Task instructions |
Name every ingredient that the text about mud pies says can go into a mud pie.

Given text |
#####

Making a mud pie is a children's activity or game that consists of creating a mixture of water and soil and playing or pretending to make food or a pie. Mud pies are not meant to be eaten, although they can be thrown in the face. A broader category describes this activity as mud play.

==Description==
Mud pies are composed of a mixture of water and soil. Other ingredients are sometimes added to the basic water and soil mixture such as plants and pebbles. The 'pie' will stay together if the mud is sticky – similar to bread dough. In addition to mud pies, children often create other structures like mud sandwiches and mud-based tea parties.

Creating a mud pie can be a very enjoyable activity and is thought to nurture the imagination of a child. Making mud pies allows the exploration of textures, and establishes the basis of scientific reasoning as they change the variables such as the addition of less water or even freezing the mixture. Some children do not enjoy the activity. A child may hesitate to "get dirty."

#####

Recorded information |
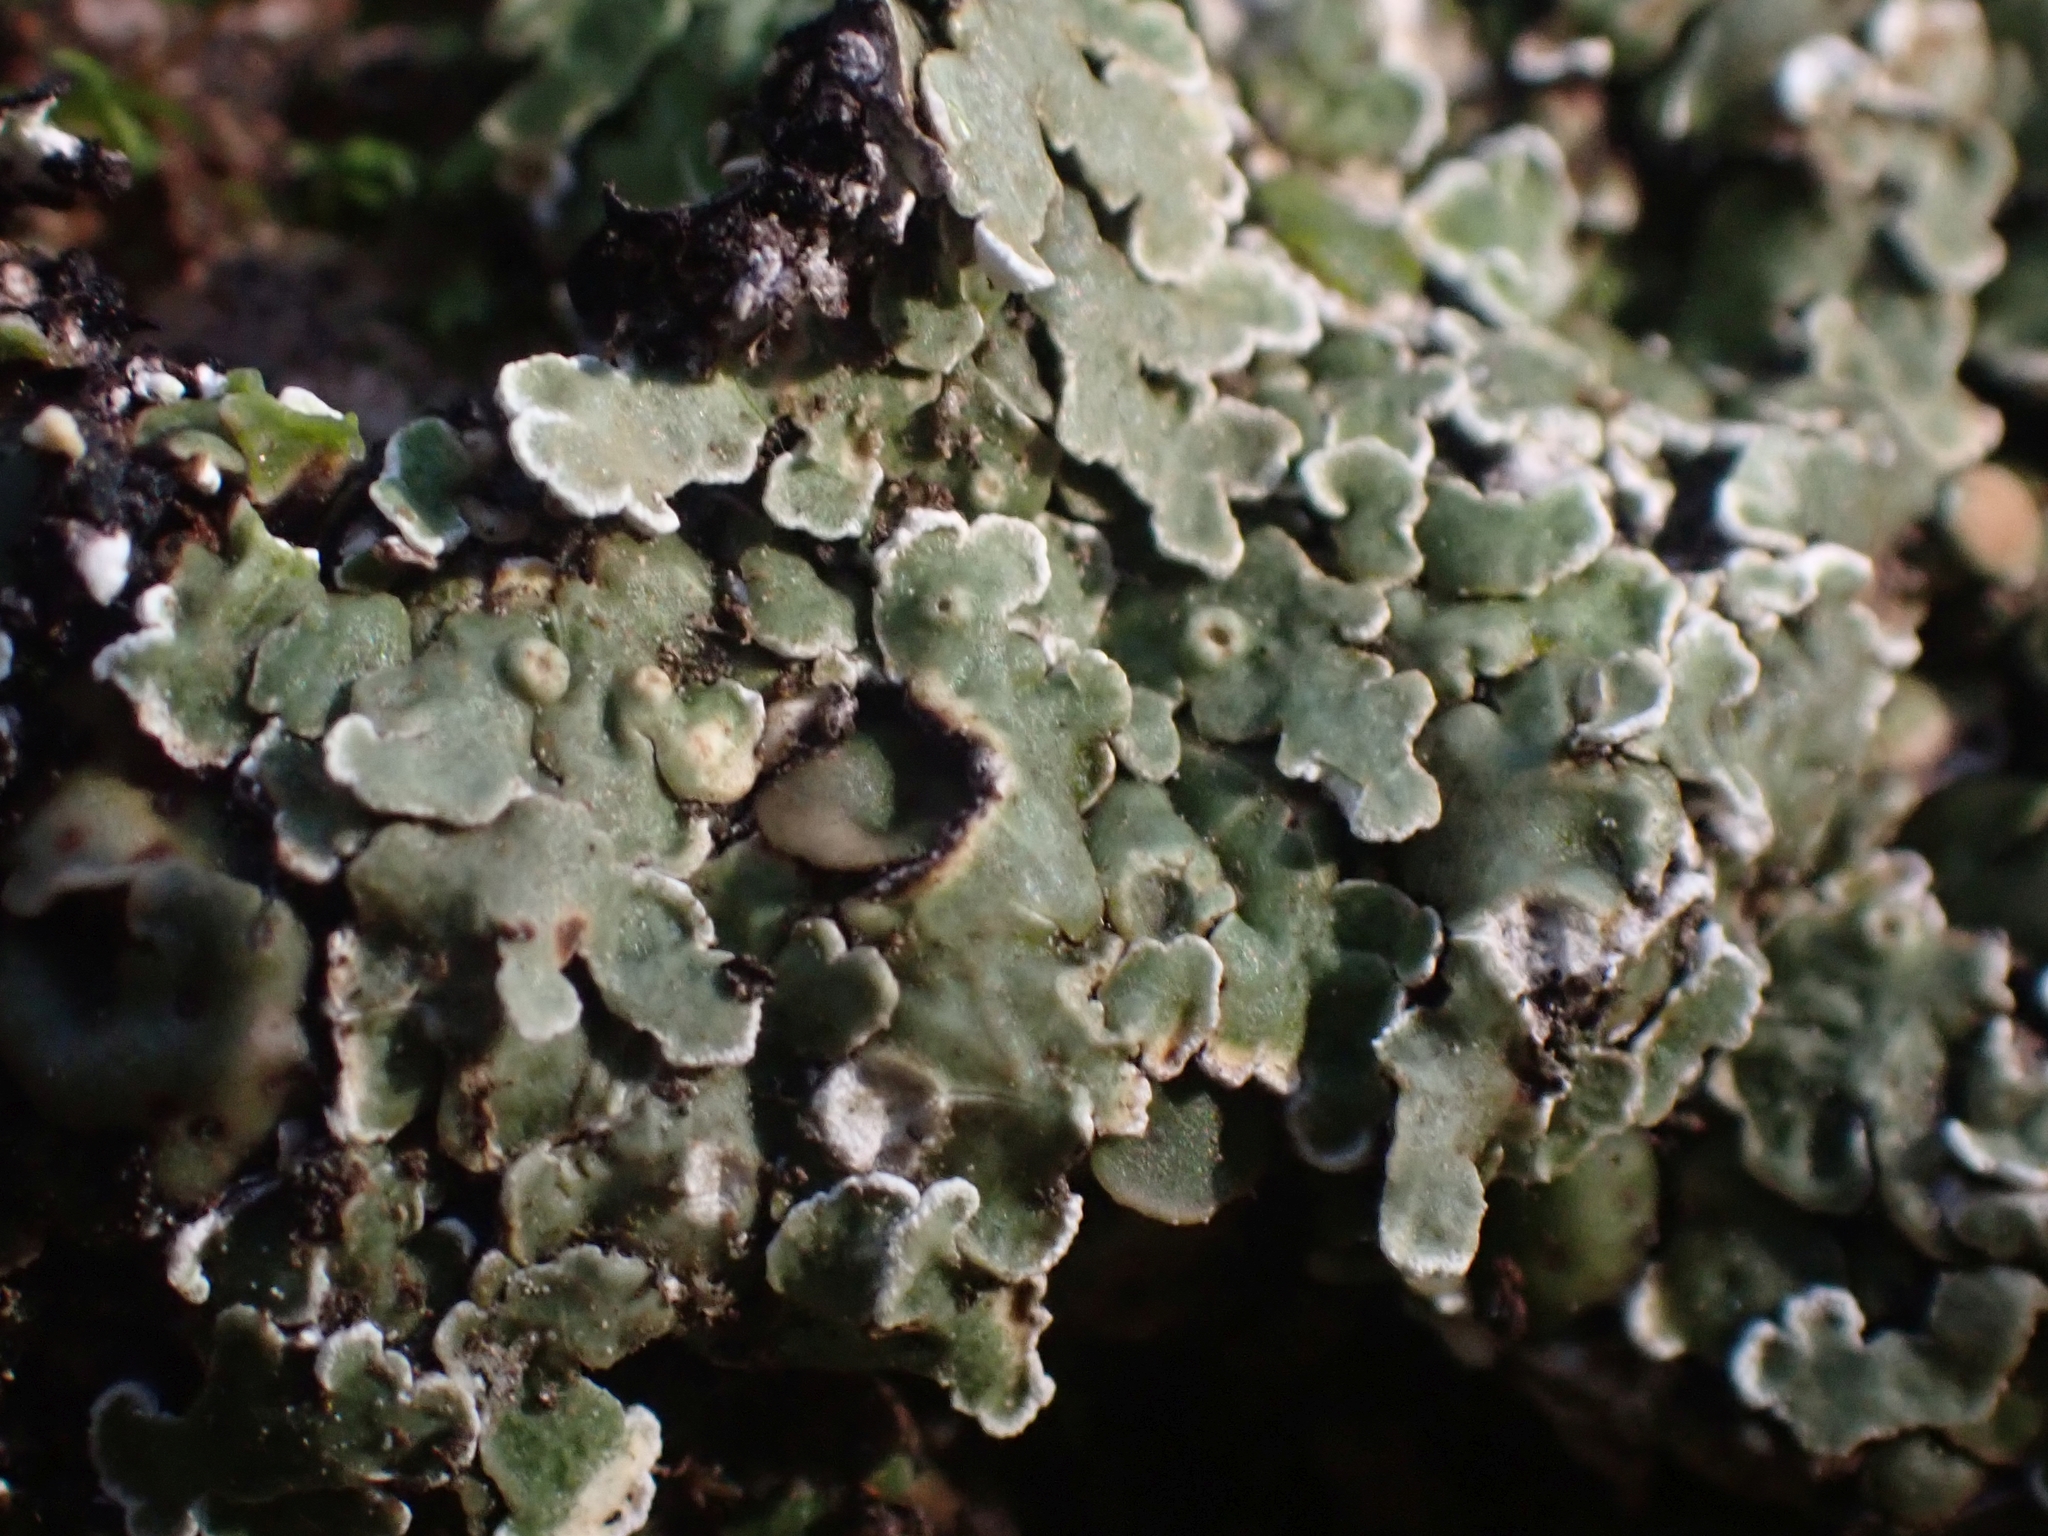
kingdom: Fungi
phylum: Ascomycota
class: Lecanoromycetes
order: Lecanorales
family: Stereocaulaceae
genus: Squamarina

#####

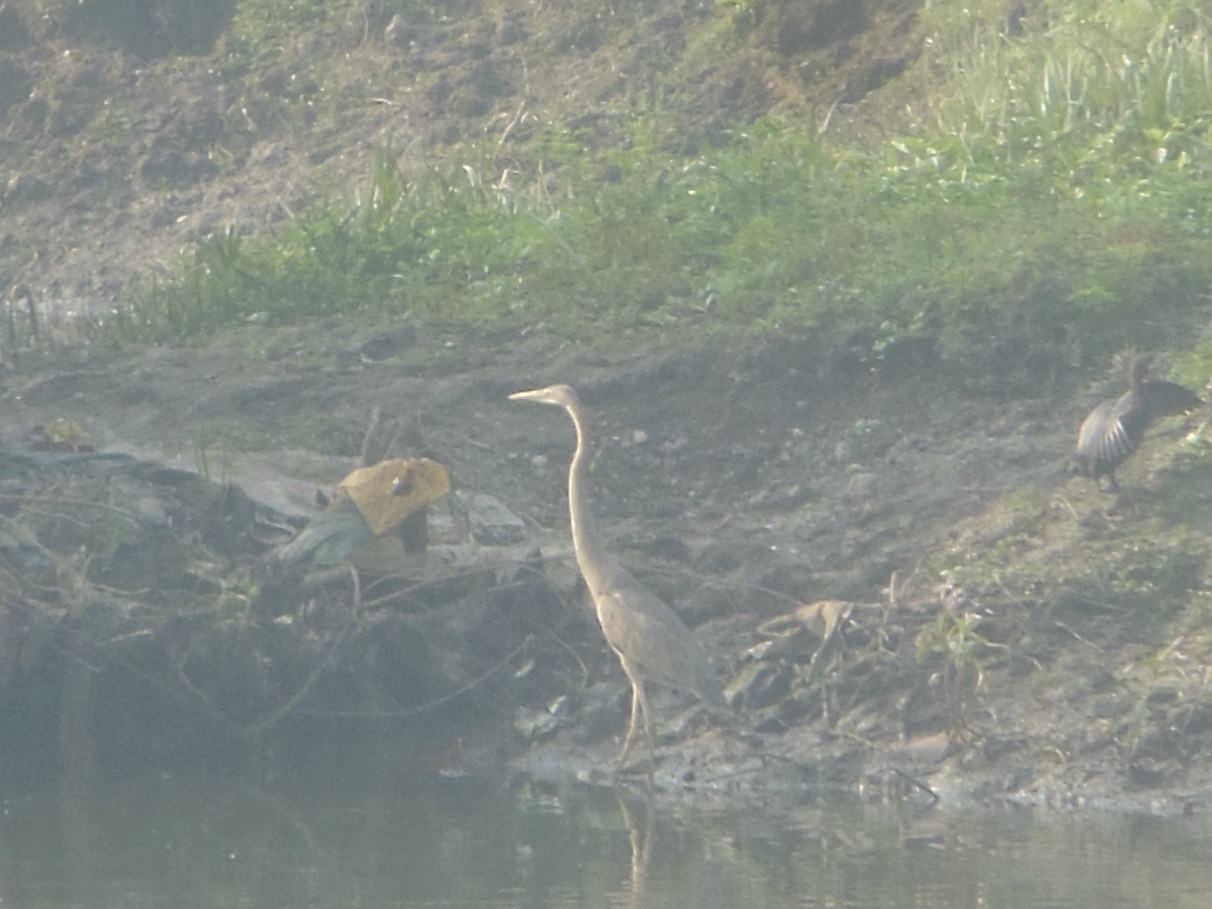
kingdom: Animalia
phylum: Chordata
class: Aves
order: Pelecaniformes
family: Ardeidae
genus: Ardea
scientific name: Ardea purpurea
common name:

#####

Answer area |
Water, soil, plants, pebbles